Und mittendrin schlägt sich Privatdetektiv Larry "Doc" Sportello (Joaquin Phoenix) irgendwie durchs Leben. Stets den Joint im Anschlag, stolpert er in Inherent Vice in ein dicht gesponnenes Netz aus Intrigen, krummen Geschäften, Drogenschiebereien und Zahnarzt-Kartellen, in dem die Indizien schnell nicht mehr von bizarren Zufällen, roten Heringen und hanfbedingten Halluzinationen zu unterscheiden sind. Was mit einem Hilferuf seiner Ex-Freundin Shasta Fay Hepworth (Katherine Waterston) beginnt, verwandelt sich schnell in ein haarsträubendes Puzzle, in dem Doc an eine schier endlose Reihe zwielichtiger Figuren und deren Interessen gerät. LAPD-Inspektor und Möchtegern-Schauspieler "Bigfoot" Bjornsen (ein wunderbarer Josh Brolin) möchte Doc als Undercover-Agenten für seine Zwecke gewinnen; Ex-Kommunist Coy Harlingen (Owen Wilson) will sein altes Leben wieder haben; derweil Doc mit seinem Anwalt Sauncho Smilax (Benicio del Toro in einer Rolle, wie sie einst Peter Falk gespielt hätte) herauszufinden versucht, inwiefern ein Immobilienhai (Eric Roberts) in die Machenschaften der Organisation "Golden Fang" verwickelt ist.
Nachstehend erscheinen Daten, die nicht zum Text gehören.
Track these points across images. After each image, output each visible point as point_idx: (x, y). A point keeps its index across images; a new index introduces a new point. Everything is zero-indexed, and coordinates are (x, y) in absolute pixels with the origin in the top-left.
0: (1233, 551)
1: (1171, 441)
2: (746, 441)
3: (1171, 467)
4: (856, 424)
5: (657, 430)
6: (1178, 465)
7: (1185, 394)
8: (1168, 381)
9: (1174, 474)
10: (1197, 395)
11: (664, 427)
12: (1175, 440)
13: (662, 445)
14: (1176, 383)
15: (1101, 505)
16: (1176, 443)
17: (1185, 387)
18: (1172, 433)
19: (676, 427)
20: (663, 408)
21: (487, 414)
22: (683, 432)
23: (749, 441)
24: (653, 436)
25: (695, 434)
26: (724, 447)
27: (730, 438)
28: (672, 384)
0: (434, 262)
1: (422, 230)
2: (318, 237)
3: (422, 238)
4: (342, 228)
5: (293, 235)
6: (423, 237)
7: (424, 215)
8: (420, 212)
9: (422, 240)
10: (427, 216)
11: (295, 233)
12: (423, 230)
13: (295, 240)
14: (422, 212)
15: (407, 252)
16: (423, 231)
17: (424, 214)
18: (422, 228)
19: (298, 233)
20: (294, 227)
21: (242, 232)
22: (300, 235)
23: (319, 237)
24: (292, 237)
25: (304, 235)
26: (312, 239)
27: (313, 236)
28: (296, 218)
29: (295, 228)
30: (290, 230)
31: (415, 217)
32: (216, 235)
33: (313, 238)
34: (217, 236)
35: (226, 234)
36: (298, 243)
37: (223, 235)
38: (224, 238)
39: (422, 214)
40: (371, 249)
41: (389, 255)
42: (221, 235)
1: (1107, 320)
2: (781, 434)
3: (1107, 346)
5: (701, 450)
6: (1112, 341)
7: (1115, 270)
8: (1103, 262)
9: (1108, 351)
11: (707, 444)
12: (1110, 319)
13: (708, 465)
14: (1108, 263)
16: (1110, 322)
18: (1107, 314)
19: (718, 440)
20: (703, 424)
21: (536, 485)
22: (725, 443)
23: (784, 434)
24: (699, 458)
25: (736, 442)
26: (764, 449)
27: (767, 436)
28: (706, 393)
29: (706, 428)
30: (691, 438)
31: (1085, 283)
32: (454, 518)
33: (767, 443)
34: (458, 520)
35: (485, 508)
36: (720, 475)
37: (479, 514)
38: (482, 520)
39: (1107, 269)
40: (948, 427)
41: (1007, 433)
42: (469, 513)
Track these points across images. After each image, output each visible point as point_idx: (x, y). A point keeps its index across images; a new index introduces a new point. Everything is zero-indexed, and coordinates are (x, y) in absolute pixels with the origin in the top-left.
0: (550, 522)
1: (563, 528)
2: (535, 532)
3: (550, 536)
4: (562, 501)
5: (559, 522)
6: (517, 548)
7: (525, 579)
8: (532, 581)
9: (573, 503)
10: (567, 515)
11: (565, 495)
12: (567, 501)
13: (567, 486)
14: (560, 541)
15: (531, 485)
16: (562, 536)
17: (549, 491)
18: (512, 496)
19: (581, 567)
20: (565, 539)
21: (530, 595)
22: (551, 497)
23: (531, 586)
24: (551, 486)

Im Los Angeles der Manson-Paranoia versucht Privatdetektiv Doc Sportello (Joaquin Phoenix, links) einen kniffligen Fall zu lösen. LAPD-Inspektor Bjornsen (Josh Brolin) ist ihm dabei nur bedingt behilflich.
© 2014 Warner Bros. Ent.
Der immer wieder an Robert Altmans The Long Goodbye erinnernde Film, obschon keinesfalls eine sklavische Adaption, ist Pynchon in Reinform: undurchdringlich, bevölkert von grotesken Figuren mit noch groteskeren Namen, ein Musterbeispiel für die Grundidee des amerikanischen Literatur-Postmodernismus, dass Wahrheit subjektiv und echte Realitätserkennung nicht selten ein Ding der Unmöglichkeit ist. Zu sehen, wie Anderson, welcher allein für das hervorragende Drehbuch zeichnet, die Vision eines anderen auf die Leinwand bannt, ist nach den bleiernen There Will Be Blood und The Master eine wahre Wohltat; der abseitige Humor Pynchons ein willkommener Ersatz für die erzwungene Ernsthaftigkeit, mit der Anderson normalerweise operiert. So fällt es auch leichter, sich an seinen unbestrittenen filmhandwerklichen Qualitäten zu erfreuen – seinem Auge fürs Detail, seinem Sinn für Zeitkolorit. Trotz aller ironisch-satirischen Verfremdung ist das L.A. des Hippie-Hangovers in Inherent Vice, dank authentischer Dialoge, vorzüglicher Mise en scène und Robert Elswits zeitgemässer Kameraarbeit, ein Ort voller Leben und Charakter, in dessen skurrilen Endzeit-Wahnsinn man nur zu gerne zweieinhalb Stunden lang versinkt.